- EXERCISE PROMPT: Copy out the entries below exactly as they stand, but only from the line containing "Váratlanul nagyot gyengült a forint" through the line containing "CLI:NL:GHARL:2025:1137 | 24-02-2025".
BEGIN EXCERPTED RECORDS
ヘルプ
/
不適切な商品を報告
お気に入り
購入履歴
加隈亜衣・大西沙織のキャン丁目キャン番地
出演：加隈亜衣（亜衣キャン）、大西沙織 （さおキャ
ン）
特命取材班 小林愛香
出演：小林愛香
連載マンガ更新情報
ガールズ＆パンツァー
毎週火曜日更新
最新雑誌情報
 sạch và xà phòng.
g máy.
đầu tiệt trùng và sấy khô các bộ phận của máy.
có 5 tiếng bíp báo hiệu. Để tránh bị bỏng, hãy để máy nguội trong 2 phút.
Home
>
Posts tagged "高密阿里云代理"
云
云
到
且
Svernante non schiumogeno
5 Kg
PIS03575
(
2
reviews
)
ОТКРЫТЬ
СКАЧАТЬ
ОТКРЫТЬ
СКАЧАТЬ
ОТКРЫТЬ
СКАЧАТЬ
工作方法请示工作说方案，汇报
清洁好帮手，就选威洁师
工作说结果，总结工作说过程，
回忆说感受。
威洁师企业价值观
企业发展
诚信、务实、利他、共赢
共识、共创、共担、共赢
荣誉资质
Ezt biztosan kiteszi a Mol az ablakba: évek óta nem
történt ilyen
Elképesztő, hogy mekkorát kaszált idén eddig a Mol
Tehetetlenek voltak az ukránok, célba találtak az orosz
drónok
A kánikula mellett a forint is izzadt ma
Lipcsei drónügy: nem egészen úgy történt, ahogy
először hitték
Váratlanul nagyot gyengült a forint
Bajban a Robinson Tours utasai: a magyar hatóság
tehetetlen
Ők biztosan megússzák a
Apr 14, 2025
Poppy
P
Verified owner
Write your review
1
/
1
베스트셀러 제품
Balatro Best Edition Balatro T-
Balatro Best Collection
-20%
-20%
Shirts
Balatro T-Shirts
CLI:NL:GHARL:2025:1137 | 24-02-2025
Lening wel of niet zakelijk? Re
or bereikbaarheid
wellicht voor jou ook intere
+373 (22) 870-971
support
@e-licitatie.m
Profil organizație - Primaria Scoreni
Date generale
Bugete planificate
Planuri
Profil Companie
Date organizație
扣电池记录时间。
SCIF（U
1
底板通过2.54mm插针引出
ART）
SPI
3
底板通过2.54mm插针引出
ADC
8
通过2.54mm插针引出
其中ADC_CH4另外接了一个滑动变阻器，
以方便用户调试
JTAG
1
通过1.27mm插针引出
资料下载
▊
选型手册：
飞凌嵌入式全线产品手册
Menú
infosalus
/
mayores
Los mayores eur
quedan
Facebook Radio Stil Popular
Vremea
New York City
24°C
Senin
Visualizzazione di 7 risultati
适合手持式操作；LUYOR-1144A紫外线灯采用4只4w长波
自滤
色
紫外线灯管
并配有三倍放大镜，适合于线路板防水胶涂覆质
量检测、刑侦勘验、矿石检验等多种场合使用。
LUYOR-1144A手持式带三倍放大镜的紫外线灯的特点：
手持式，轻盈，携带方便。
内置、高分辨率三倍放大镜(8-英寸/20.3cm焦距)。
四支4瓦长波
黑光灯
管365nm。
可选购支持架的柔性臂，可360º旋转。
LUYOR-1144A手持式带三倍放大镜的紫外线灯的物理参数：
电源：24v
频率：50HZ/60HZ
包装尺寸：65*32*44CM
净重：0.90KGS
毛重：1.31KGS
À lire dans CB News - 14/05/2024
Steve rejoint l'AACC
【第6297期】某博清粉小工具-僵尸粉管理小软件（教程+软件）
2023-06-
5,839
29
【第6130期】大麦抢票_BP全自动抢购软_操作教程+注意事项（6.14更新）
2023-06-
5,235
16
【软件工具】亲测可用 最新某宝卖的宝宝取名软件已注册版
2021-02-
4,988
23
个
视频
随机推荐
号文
END EXCERPTED RECORDS
- SOLUTION BELOW:
Váratlanul nagyot gyengült a forint
Bajban a Robinson Tours utasai: a magyar hatóság
tehetetlen
Ők biztosan megússzák a
Apr 14, 2025
Poppy
P
Verified owner
Write your review
1
/
1
베스트셀러 제품
Balatro Best Edition Balatro T-
Balatro Best Collection
-20%
-20%
Shirts
Balatro T-Shirts
CLI:NL:GHARL:2025:1137 | 24-02-2025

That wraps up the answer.